*AIM OF THE TASK*
Write out, word for word, the part of the listing below that opens with the line containing "Економічний відділ. Праці комісії для" and closes with the line containing "engedhetetlenül", keeping both of those lines and adding no others.

*THE INPUT*
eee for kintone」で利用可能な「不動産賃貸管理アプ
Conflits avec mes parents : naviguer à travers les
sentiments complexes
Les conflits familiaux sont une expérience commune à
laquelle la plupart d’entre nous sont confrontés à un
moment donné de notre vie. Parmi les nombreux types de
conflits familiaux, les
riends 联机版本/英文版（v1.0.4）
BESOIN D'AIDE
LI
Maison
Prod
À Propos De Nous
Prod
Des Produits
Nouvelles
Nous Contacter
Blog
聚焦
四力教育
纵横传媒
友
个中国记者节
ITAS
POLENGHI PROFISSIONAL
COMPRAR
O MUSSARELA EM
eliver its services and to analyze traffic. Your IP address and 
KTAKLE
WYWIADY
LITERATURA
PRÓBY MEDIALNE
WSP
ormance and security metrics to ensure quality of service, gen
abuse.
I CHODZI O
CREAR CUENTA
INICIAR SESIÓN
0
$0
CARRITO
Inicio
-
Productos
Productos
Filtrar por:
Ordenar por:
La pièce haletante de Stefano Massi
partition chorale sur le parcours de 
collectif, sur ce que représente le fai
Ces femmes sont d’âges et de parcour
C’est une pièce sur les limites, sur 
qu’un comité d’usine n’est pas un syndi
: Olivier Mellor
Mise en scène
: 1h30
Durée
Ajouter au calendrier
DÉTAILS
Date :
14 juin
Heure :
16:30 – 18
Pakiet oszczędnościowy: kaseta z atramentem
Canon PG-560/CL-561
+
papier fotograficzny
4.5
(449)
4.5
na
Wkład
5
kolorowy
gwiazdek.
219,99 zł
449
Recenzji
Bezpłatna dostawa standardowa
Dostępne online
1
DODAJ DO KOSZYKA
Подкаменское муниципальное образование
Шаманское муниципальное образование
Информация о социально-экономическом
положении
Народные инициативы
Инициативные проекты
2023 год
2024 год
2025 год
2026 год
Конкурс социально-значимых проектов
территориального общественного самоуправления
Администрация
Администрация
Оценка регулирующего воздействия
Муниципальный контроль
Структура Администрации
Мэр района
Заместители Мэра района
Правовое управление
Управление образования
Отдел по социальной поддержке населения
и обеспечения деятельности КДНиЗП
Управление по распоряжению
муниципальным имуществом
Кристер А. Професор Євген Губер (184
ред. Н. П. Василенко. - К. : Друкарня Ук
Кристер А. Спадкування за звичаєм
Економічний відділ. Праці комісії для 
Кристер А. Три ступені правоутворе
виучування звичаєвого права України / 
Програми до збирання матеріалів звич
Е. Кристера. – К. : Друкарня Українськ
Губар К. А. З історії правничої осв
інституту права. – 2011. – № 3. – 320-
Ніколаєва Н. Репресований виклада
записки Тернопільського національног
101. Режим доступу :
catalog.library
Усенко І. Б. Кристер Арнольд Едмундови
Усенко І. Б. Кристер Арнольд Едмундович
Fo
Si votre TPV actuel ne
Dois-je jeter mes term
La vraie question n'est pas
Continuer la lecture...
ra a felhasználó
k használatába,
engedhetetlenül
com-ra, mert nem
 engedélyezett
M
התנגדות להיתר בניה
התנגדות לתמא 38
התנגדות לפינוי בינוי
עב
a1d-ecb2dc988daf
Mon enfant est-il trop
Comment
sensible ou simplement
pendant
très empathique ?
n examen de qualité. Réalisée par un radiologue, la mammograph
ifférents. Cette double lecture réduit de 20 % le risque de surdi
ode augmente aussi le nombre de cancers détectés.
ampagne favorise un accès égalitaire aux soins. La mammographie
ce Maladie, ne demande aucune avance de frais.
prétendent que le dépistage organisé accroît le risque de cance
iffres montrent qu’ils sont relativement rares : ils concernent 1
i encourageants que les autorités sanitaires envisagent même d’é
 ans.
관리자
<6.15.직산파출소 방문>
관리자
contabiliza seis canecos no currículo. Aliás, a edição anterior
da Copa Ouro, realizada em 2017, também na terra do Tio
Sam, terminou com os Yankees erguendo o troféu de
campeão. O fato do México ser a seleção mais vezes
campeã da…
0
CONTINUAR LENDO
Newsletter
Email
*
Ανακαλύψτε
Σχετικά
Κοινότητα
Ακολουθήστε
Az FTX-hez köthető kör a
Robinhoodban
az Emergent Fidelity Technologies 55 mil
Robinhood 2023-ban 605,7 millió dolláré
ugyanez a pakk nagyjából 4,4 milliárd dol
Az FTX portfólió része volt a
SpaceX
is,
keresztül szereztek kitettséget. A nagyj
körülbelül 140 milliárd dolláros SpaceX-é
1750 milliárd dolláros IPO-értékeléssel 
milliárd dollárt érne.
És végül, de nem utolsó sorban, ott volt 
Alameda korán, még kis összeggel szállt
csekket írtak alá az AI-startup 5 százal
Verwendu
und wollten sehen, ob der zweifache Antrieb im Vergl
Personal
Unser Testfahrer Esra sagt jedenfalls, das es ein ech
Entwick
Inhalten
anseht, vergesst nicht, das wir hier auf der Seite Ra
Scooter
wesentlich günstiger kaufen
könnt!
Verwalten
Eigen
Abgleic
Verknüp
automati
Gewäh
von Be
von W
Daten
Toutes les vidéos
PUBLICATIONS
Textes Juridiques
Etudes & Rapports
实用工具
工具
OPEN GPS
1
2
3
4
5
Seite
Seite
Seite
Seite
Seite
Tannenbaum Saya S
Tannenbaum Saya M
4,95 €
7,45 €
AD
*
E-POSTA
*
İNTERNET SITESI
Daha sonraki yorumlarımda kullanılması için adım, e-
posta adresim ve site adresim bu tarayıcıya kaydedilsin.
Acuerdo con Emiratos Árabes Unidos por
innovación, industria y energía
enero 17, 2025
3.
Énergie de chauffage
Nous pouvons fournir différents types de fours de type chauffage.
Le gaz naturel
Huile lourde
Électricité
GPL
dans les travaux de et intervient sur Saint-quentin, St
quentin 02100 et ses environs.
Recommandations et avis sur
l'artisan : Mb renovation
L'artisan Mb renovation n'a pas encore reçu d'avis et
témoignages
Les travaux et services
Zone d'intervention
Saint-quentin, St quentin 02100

*ANSWER TO THE PROBLEM*
Економічний відділ. Праці комісії для 
Кристер А. Три ступені правоутворе
виучування звичаєвого права України / 
Програми до збирання матеріалів звич
Е. Кристера. – К. : Друкарня Українськ
Губар К. А. З історії правничої осв
інституту права. – 2011. – № 3. – 320-
Ніколаєва Н. Репресований виклада
записки Тернопільського національног
101. Режим доступу :
catalog.library
Усенко І. Б. Кристер Арнольд Едмундови
Усенко І. Б. Кристер Арнольд Едмундович
Fo
Si votre TPV actuel ne
Dois-je jeter mes term
La vraie question n'est pas
Continuer la lecture...
ra a felhasználó
k használatába,
engedhetetlenül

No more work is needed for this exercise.